Но все-таки идет в комнату, к сундуку. Я зажмуриваю глаза, будто сплю. Но лежать уже надоело. Надо подниматься.
Мать торопливо раскатывает тесто на фанерной сочельнице. Припоздала сегодня. Просидели мы с ней ночью, проразговаривали.
Руки у нее по локоть в муке. Выбившаяся из-под платка седая прядь совсем побелела, второпях, видно, поправляла мучными пальцами.
Ловко у нее все получается. Каравай за караваем ложится на железный лист и — на печь, чтобы поднялись, вытронулись в тепле.
— Чашку надо каравашки-то раскатывать. Нету уж ничего, — сетует она.
Я не помню, да и не знаю всех тонкостей печения хлеба, но поддерживаю разговор.

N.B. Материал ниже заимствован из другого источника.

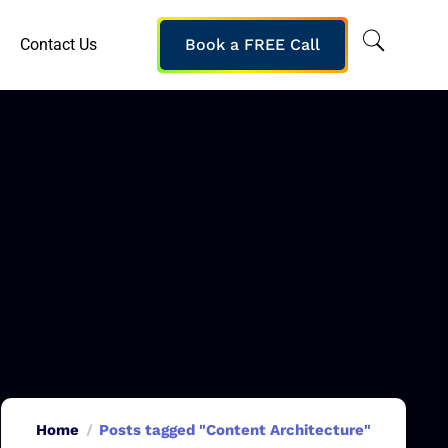
Contact Us
Book a FREE Call
Home
Posts tagged "Content Architecture"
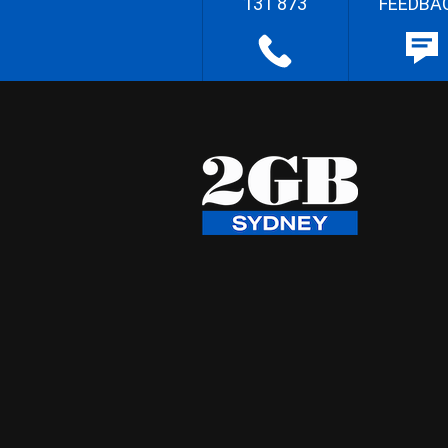
131 873
FEEDBA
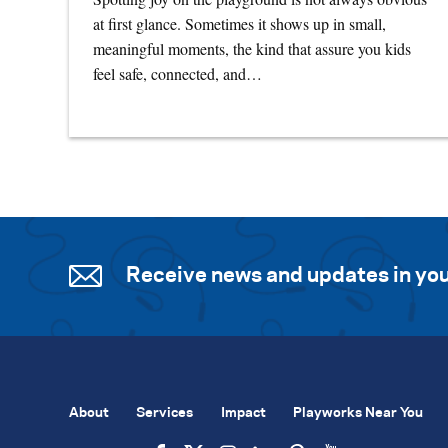
at first glance. Sometimes it shows up in small,
meaningful moments, the kind that assure you kids
feel safe, connected, and…
Receive news and updates in you
About
Services
Impact
Playworks Near You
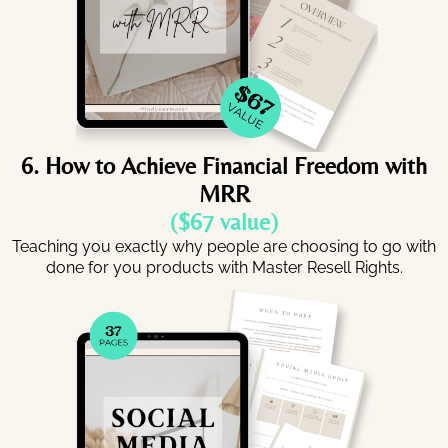
6. How to Achieve Financial Freedom with
MRR
($67 value)
Teaching you exactly why people are choosing to go with
done for you products with Master Resell Rights.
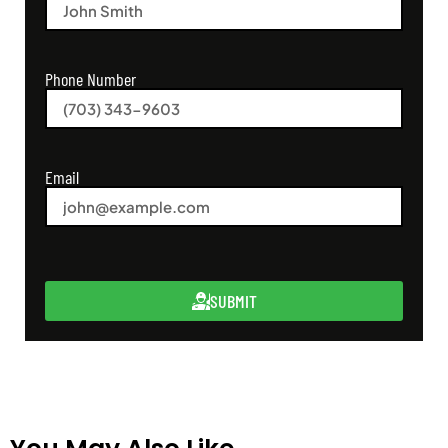
Phone Number
Email
SUBMIT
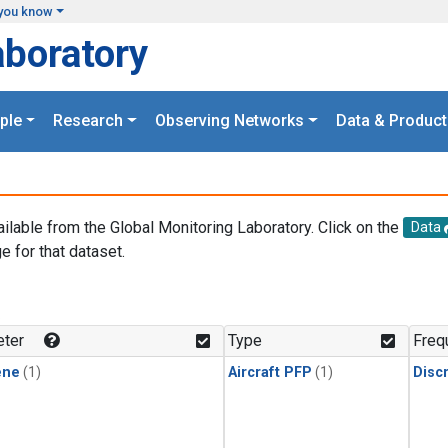
you know
aboratory
ple
Research
Observing Networks
Data & Product
ailable from the Global Monitoring Laboratory. Click on the
Data
e for that dataset.
.
ter
Type
Freq
ene
(1)
Aircraft PFP
(1)
Disc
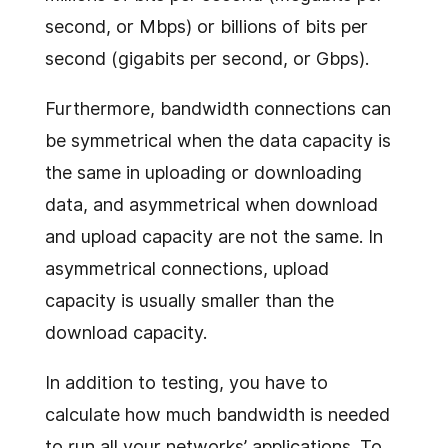
second, or Mbps) or billions of bits per
second (gigabits per second, or Gbps).
Furthermore, bandwidth connections can
be symmetrical when the data capacity is
the same in uploading or downloading
data, and asymmetrical when download
and upload capacity are not the same. In
asymmetrical connections, upload
capacity is usually smaller than the
download capacity.
In addition to testing, you have to
calculate how much bandwidth is needed
to run all your networks’ applications. To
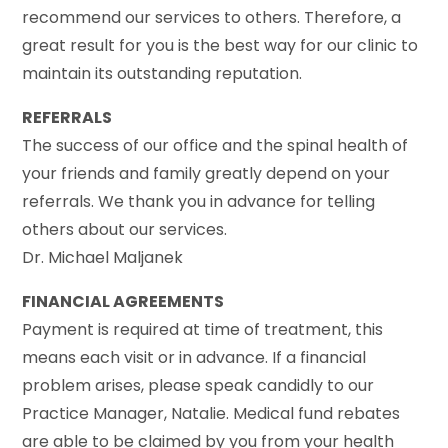
recommend our services to others. Therefore, a
great result for you is the best way for our clinic to
maintain its outstanding reputation.
REFERRALS
The success of our office and the spinal health of
your friends and family greatly depend on your
referrals. We thank you in advance for telling
others about our services.
Dr. Michael Maljanek
FINANCIAL AGREEMENTS
Payment is required at time of treatment, this
means each visit or in advance. If a financial
problem arises, please speak candidly to our
Practice Manager, Natalie. Medical fund rebates
are able to be claimed by you from your health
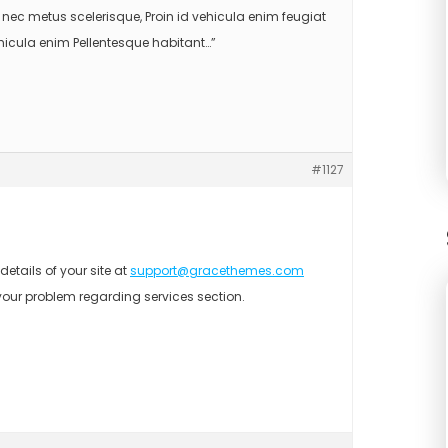
nec metus scelerisque, Proin id vehicula enim feugiat
ehicula enim Pellentesque habitant…”
#1127
etails of your site at
support@gracethemes.com
your problem regarding services section.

— Были ведь деревянные у тебя.
— Ну, то маленькие, для ярушничков. Были, как не было. У нас еще в деревне тетка Меланья плела. Из ржаной соломы. Аккуратненькие такие чашки для больших караваев. А то еще корешковые были, из тонких корней. Тоже плетеные. Извели теперь все. Редко хлеб-то пекем…
Маленькая какая, сухонькая она у нас стала. Сколько новых морщин вокруг глаз… Часто на сердце жалуется, простуды ее замучили. А все еще бегом, бегом — торопится успеть всюду. Вот и тут на одном месте не устоит: некогда. То в чулан, то в сенки, то в погреб.